SIREVIVAL strives for robust and scalable SCs built on well-understood engineering principles by exploiting advances in the chemistry of carbon-based materials (Csp2-rich materials), pseudocapacitive materials (transition metal oxides or nitrides), solid-state electrolytes (gel or ceramic like), and micro-engineered Si-based materials obtained from end-of-life PV modules. The objectives will be achieved in four technical workpackages: PV modules recycling, materials development, SC manufacturing, system integration and validation of enhanced performance.

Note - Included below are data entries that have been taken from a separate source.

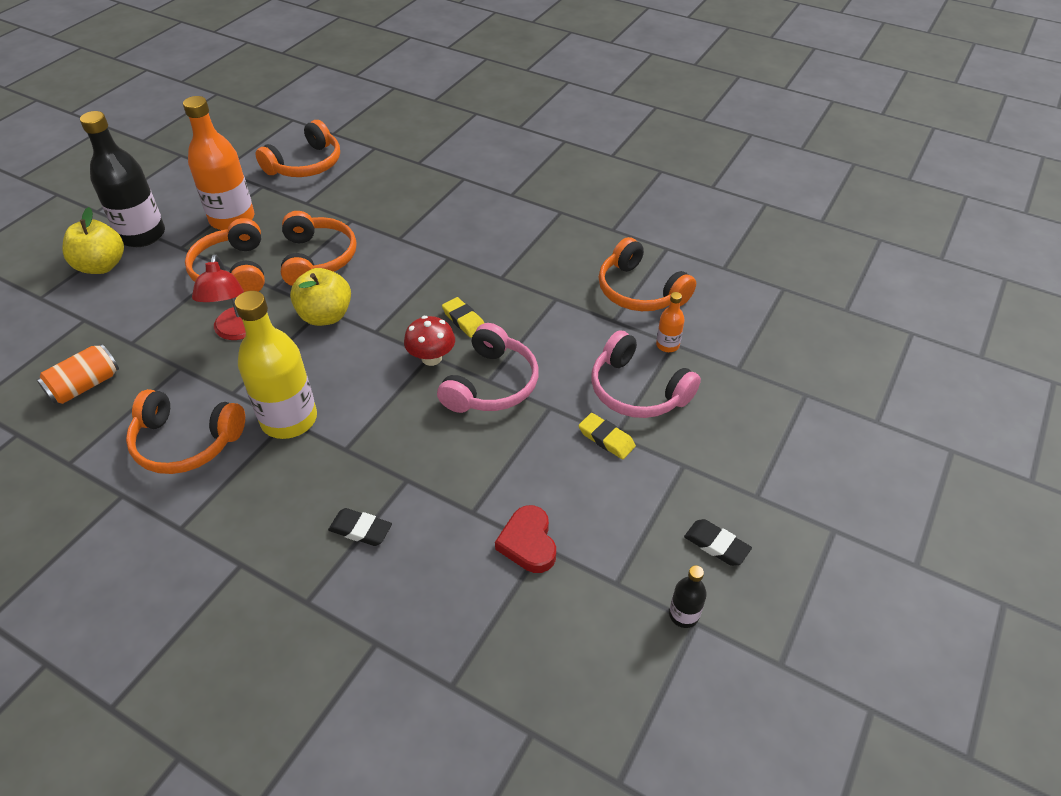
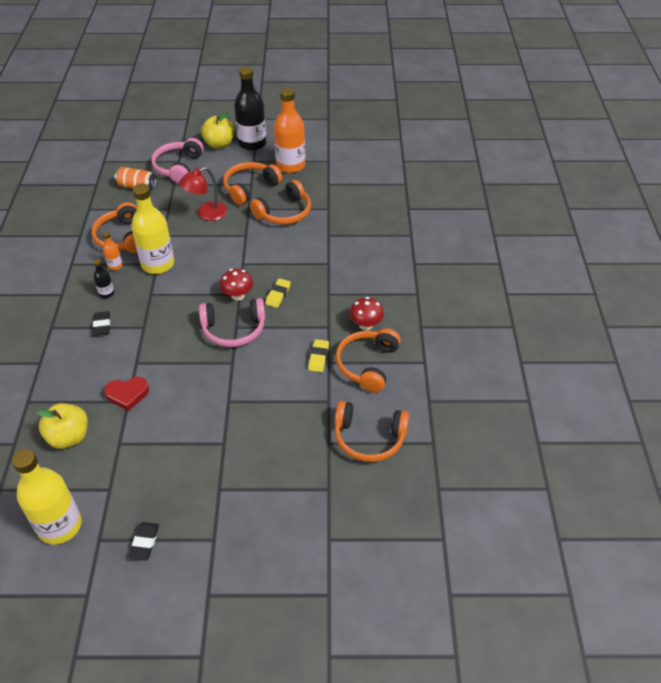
camera: 60 degrees right, 0 degrees up
orange headphones [256,120,340,177] -> orange headphones moved to [335,401,409,462]
yellow apple [290,268,351,326] -> yellow apple moved to [36,403,88,449]
red heart [495,505,556,573] -> red heart turned 150 degrees counterclockwise [104,377,149,411]
yellow eraser [579,413,636,459] -> yellow eraser moved to [308,339,329,372]
pink headphones [591,330,701,418] -> pink headphones moved to [151,138,204,183]
orange bottle [656,292,685,352] -> orange bottle moved to [103,232,123,270]
black bottle [669,565,707,628] -> black bottle moved to [93,259,114,298]
black eraser [684,519,752,566] -> black eraser moved to [129,522,159,561]
none -> yellow bottle [12,449,82,545]
none -> red mushroom [349,297,384,330]

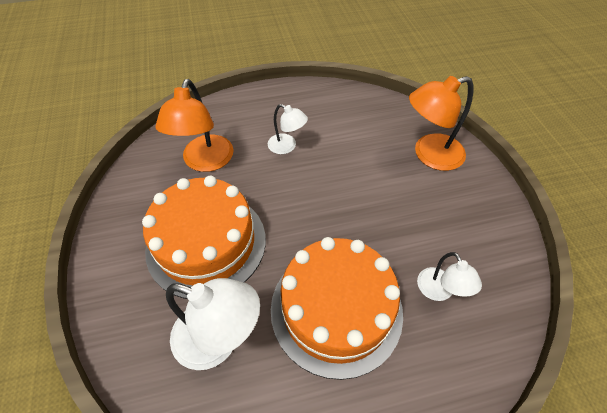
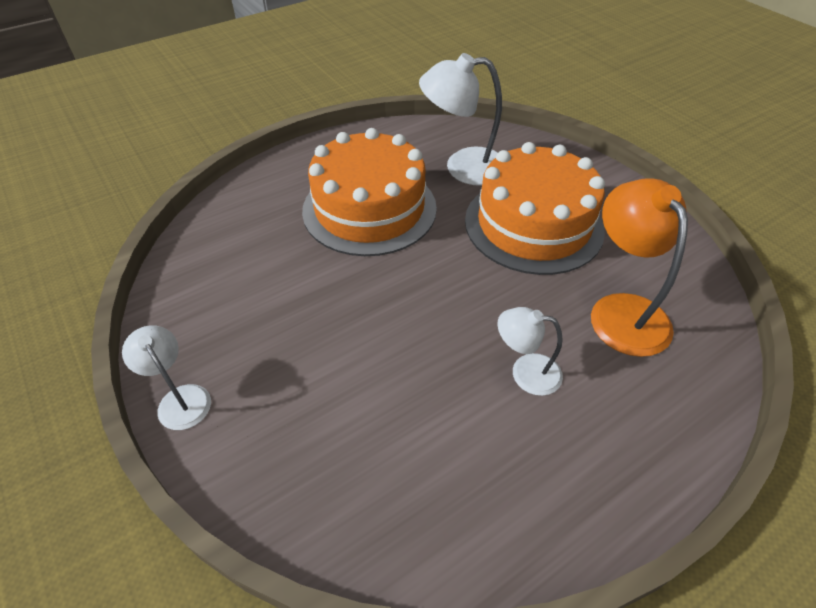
camera: 160 degrees right, 5 degrees down
orange lamp [409,76,473,171] -> none
white lamp [417,252,482,301] -> white lamp moved to [122,325,211,430]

SIREVIVAL has an interdisciplinary approach for manufacturing eco-friendly functional materials for efficient, low-cost and resilient SESs accommodating PV modules and SCs. It fosters collaboration between top-level research institutions in EU and Africa, promoting innovation and delivering solutions to industrial actors in the field of recycling protocols and circular economy, chemistry of advanced materials for renewable energy applications and engineering of SESs. Tunisia participates because SIREVIVAL fits to the country’s long-term research strategy and due to the importance of maturation and risk-reduction approaches for the transfer of this technology to industry. SIREVIVAL will boost the African partners competence in the field of materials development and SESs and it will facilitate access to urgently needed recycling technologies. The driving force behind two EU countries participation, besides contributing to the delivery of European Green Deal objectives, is to develop state-of-the art engineering protocols for novel energy storage architectures based on SCs.
Based on the implementation of efficient recycling protocols (> 85%) and development of unique materials, the integration of PV modules and SCs will enable smart energy conversion and management and will enhance the environmental adaptability of SESs. The SCs will tackle energy densities > 20 Wh·kg-1, benefiting from operational voltage window >2 V, enhanced performance (>105 cycles) together with operational temperature window from – 40 to 100°C. The SCs will be integrated on the backside of 250 Wp PV modules in order to compensate >300 s overcast.